* Work item *
Below are some records. Reproduce them exactly from their first line through the line with "Security Response Center", inclusive.

= = =

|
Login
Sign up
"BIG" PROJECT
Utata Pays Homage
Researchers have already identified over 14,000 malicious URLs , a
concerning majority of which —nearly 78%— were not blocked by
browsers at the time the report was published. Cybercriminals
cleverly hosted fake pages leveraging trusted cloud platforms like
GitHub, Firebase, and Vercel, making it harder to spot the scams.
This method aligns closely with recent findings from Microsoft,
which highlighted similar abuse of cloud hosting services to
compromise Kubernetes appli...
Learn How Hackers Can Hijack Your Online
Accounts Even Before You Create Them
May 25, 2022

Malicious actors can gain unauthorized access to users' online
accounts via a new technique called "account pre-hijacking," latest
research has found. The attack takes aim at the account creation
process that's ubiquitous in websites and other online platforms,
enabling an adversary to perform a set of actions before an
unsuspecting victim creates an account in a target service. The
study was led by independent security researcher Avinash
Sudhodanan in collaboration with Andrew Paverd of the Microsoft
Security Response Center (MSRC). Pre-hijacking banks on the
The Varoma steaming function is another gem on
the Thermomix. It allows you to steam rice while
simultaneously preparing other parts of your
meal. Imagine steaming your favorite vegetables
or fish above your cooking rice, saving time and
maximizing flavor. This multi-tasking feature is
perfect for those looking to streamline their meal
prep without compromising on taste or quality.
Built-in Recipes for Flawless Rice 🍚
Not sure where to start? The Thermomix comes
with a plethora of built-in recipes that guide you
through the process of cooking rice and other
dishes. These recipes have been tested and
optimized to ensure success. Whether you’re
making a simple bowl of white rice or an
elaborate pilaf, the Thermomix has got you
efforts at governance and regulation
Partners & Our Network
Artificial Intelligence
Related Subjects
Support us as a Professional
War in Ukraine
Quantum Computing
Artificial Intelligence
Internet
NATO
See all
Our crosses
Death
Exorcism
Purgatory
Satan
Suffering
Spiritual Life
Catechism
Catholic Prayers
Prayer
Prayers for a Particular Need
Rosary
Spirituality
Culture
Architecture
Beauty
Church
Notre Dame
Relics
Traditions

= = =

* Result of this task *
|
Login
Sign up
"BIG" PROJECT
Utata Pays Homage
Researchers have already identified over 14,000 malicious URLs , a
concerning majority of which —nearly 78%— were not blocked by
browsers at the time the report was published. Cybercriminals
cleverly hosted fake pages leveraging trusted cloud platforms like
GitHub, Firebase, and Vercel, making it harder to spot the scams.
This method aligns closely with recent findings from Microsoft,
which highlighted similar abuse of cloud hosting services to
compromise Kubernetes appli...
Learn How Hackers Can Hijack Your Online
Accounts Even Before You Create Them
May 25, 2022

Malicious actors can gain unauthorized access to users' online
accounts via a new technique called "account pre-hijacking," latest
research has found. The attack takes aim at the account creation
process that's ubiquitous in websites and other online platforms,
enabling an adversary to perform a set of actions before an
unsuspecting victim creates an account in a target service. The
study was led by independent security researcher Avinash
Sudhodanan in collaboration with Andrew Paverd of the Microsoft
Security Response Center (MSRC). Pre-hijacking banks on the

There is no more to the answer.